Autora do livro O Padrão do Feminicídio: Um Estudo Configuracional dos Assassinatos de Mulheres em Maceió, Alagoas, resultado de sua pesquisa de mestrado em Sociologia pela Universidade Federal de Alagoas (Ufal), Anne Caroline afirma que os assassinatos de mulheres costumam ser precedidos por uma sequência de violências, controles, ameaças e omissões que se repetem em diferentes casos.

"Nenhum feminicídio começa no dia do assassinato. Antes da morte, existe uma sequência de violências, de controles, de ameaças e de omissões que se repetem em caso após caso. Foi isso que minha pesquisa buscou demonstrar: o feminicídio tem um padrão. E, se existe um padrão, ele pode ser identificado, interrompido e prevenido. É para isso que servem a pesquisa científica e as políticas públicas: transformar conhecimento em vidas preservadas", afirma.

Lançada em maio deste ano, a obra analisa assassinatos de mulheres ocorridos em Maceió antes mesmo da criação da qualificadora do feminicídio na legislação brasileira. O estudo identifica padrões relacionados às dinâmicas de gênero, falhas institucionais, invisibilização das vítimas e dificuldades na resposta do Estado aos casos de violência letal contra mulheres.

Para a pesquisadora, um dos principais desafios é romper com a ideia de que cada feminicídio representa uma tragédia isolada. A pesquisa identificou que os casos seguem padrões marcados por contextos, relações de poder e sinais de risco recorrentes, cuja compreensão é fundamental para orientar políticas públicas de prevenção.

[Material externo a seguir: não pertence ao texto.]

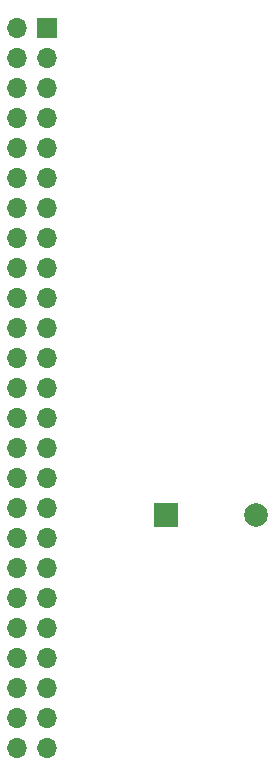
<source format=gbr>
%TF.GenerationSoftware,KiCad,Pcbnew,7.0.1-0*%
%TF.CreationDate,2023-05-31T17:03:07-06:00*%
%TF.ProjectId,STM32f4 Motion Sensor Shield,53544d33-3266-4342-904d-6f74696f6e20,rev?*%
%TF.SameCoordinates,Original*%
%TF.FileFunction,Soldermask,Bot*%
%TF.FilePolarity,Negative*%
%FSLAX46Y46*%
G04 Gerber Fmt 4.6, Leading zero omitted, Abs format (unit mm)*
G04 Created by KiCad (PCBNEW 7.0.1-0) date 2023-05-31 17:03:07*
%MOMM*%
%LPD*%
G01*
G04 APERTURE LIST*
%ADD10R,1.700000X1.700000*%
%ADD11O,1.700000X1.700000*%
%ADD12C,2.000000*%
%ADD13R,2.000000X2.000000*%
G04 APERTURE END LIST*
D10*
%TO.C,J1*%
X164140000Y-54990000D03*
D11*
X161600000Y-54990000D03*
X164140000Y-57530000D03*
X161600000Y-57530000D03*
X164140000Y-60070000D03*
X161600000Y-60070000D03*
X164140000Y-62610000D03*
X161600000Y-62610000D03*
X164140000Y-65150000D03*
X161600000Y-65150000D03*
X164140000Y-67690000D03*
X161600000Y-67690000D03*
X164140000Y-70230000D03*
X161600000Y-70230000D03*
X164140000Y-72770000D03*
X161600000Y-72770000D03*
X164140000Y-75310000D03*
X161600000Y-75310000D03*
X164140000Y-77850000D03*
X161600000Y-77850000D03*
X164140000Y-80390000D03*
X161600000Y-80390000D03*
X164140000Y-82930000D03*
X161600000Y-82930000D03*
X164140000Y-85470000D03*
X161600000Y-85470000D03*
X164140000Y-88010000D03*
X161600000Y-88010000D03*
X164140000Y-90550000D03*
X161600000Y-90550000D03*
X164140000Y-93090000D03*
X161600000Y-93090000D03*
X164140000Y-95630000D03*
X161600000Y-95630000D03*
X164140000Y-98170000D03*
X161600000Y-98170000D03*
X164140000Y-100710000D03*
X161600000Y-100710000D03*
X164140000Y-103250000D03*
X161600000Y-103250000D03*
X164140000Y-105790000D03*
X161600000Y-105790000D03*
X164140000Y-108330000D03*
X161600000Y-108330000D03*
X164140000Y-110870000D03*
X161600000Y-110870000D03*
X164140000Y-113410000D03*
X161600000Y-113410000D03*
X164140000Y-115950000D03*
X161600000Y-115950000D03*
%TD*%
D12*
%TO.C,BZ1*%
X181850000Y-96200000D03*
D13*
X174250000Y-96200000D03*
%TD*%
M02*

</source>
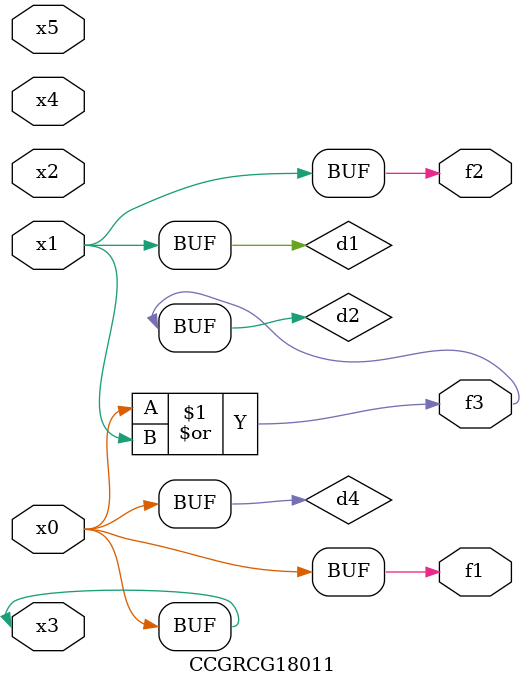
<source format=v>
module CCGRCG18011(
	input x0, x1, x2, x3, x4, x5,
	output f1, f2, f3
);

	wire d1, d2, d3, d4;

	and (d1, x1);
	or (d2, x0, x1);
	nand (d3, x0, x5);
	buf (d4, x0, x3);
	assign f1 = d4;
	assign f2 = d1;
	assign f3 = d2;
endmodule

</source>
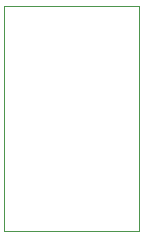
<source format=gbr>
G04 #@! TF.GenerationSoftware,KiCad,Pcbnew,5.1.4-e60b266~84~ubuntu18.04.1*
G04 #@! TF.CreationDate,2019-08-15T20:19:55-04:00*
G04 #@! TF.ProjectId,picoblade_01x06_2.54,7069636f-626c-4616-9465-5f3031783036,rev?*
G04 #@! TF.SameCoordinates,Original*
G04 #@! TF.FileFunction,Profile,NP*
%FSLAX46Y46*%
G04 Gerber Fmt 4.6, Leading zero omitted, Abs format (unit mm)*
G04 Created by KiCad (PCBNEW 5.1.4-e60b266~84~ubuntu18.04.1) date 2019-08-15 20:19:55*
%MOMM*%
%LPD*%
G04 APERTURE LIST*
%ADD10C,0.100000*%
G04 APERTURE END LIST*
D10*
X46990000Y-85090000D02*
X35560000Y-85090000D01*
X46990000Y-66040000D02*
X46990000Y-85090000D01*
X35560000Y-66040000D02*
X46990000Y-66040000D01*
X35560000Y-85090000D02*
X35560000Y-66040000D01*
M02*

</source>
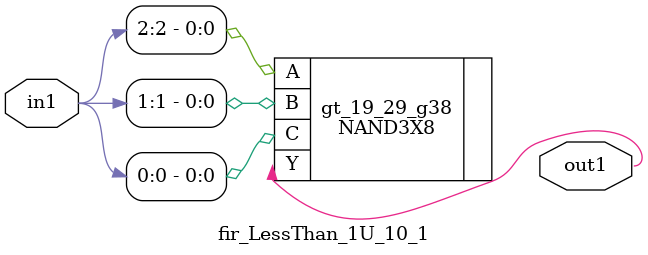
<source format=v>
`timescale 1ps / 1ps


module fir_LessThan_1U_10_1(in1, out1);
  input [2:0] in1;
  output out1;
  wire [2:0] in1;
  wire out1;
  NAND3X8 gt_19_29_g38(.A (in1[2]), .B (in1[1]), .C (in1[0]), .Y
       (out1));
endmodule



</source>
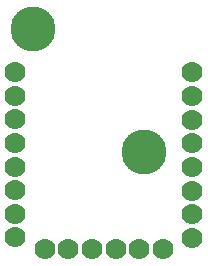
<source format=gbs>
G04 Layer_Color=16711935*
%FSAX24Y24*%
%MOIN*%
G70*
G01*
G75*
%ADD27C,0.1500*%
%ADD28C,0.0700*%
D27*
X035500Y032650D02*
D03*
X039200Y028550D02*
D03*
D28*
X034925Y031200D02*
D03*
Y030420D02*
D03*
Y029630D02*
D03*
Y028850D02*
D03*
Y028050D02*
D03*
Y027270D02*
D03*
Y026490D02*
D03*
Y025700D02*
D03*
X035900Y025305D02*
D03*
X036680D02*
D03*
X037460D02*
D03*
X038260D02*
D03*
X039040D02*
D03*
X039840D02*
D03*
X040825Y025690D02*
D03*
Y026480D02*
D03*
Y027260D02*
D03*
Y028050D02*
D03*
Y028840D02*
D03*
Y029620D02*
D03*
Y030420D02*
D03*
Y031200D02*
D03*
M02*

</source>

"Toda vez que um novo caso de feminicídio ocupa os noticiários, a sociedade tende a enxergá-lo como uma tragédia isolada. Minha pesquisa demonstra justamente o contrário: o feminicídio segue padrões que se repetem. Existem contextos, comportamentos, dinâmicas de poder e sinais de risco recorrentes", reforça.

Ao longo da pesquisa, Anne Caroline também identificou que a repetição desses padrões revela desafios que ultrapassam a responsabilização dos autores dos crimes e envolvem a atuação das instituições responsáveis pela prevenção, proteção e investigação. Para ela, compreender como a violência se estrutura é um passo essencial para impedir que novos casos continuem se repetindo.

"Compreender esses padrões é fundamental para romper esse ciclo. É exatamente esse o papel das políticas públicas: identificar os fatores que antecedem a violência letal para intervir antes que ela aconteça. O conhecimento é uma das mais importantes ferramentas de prevenção", destaca.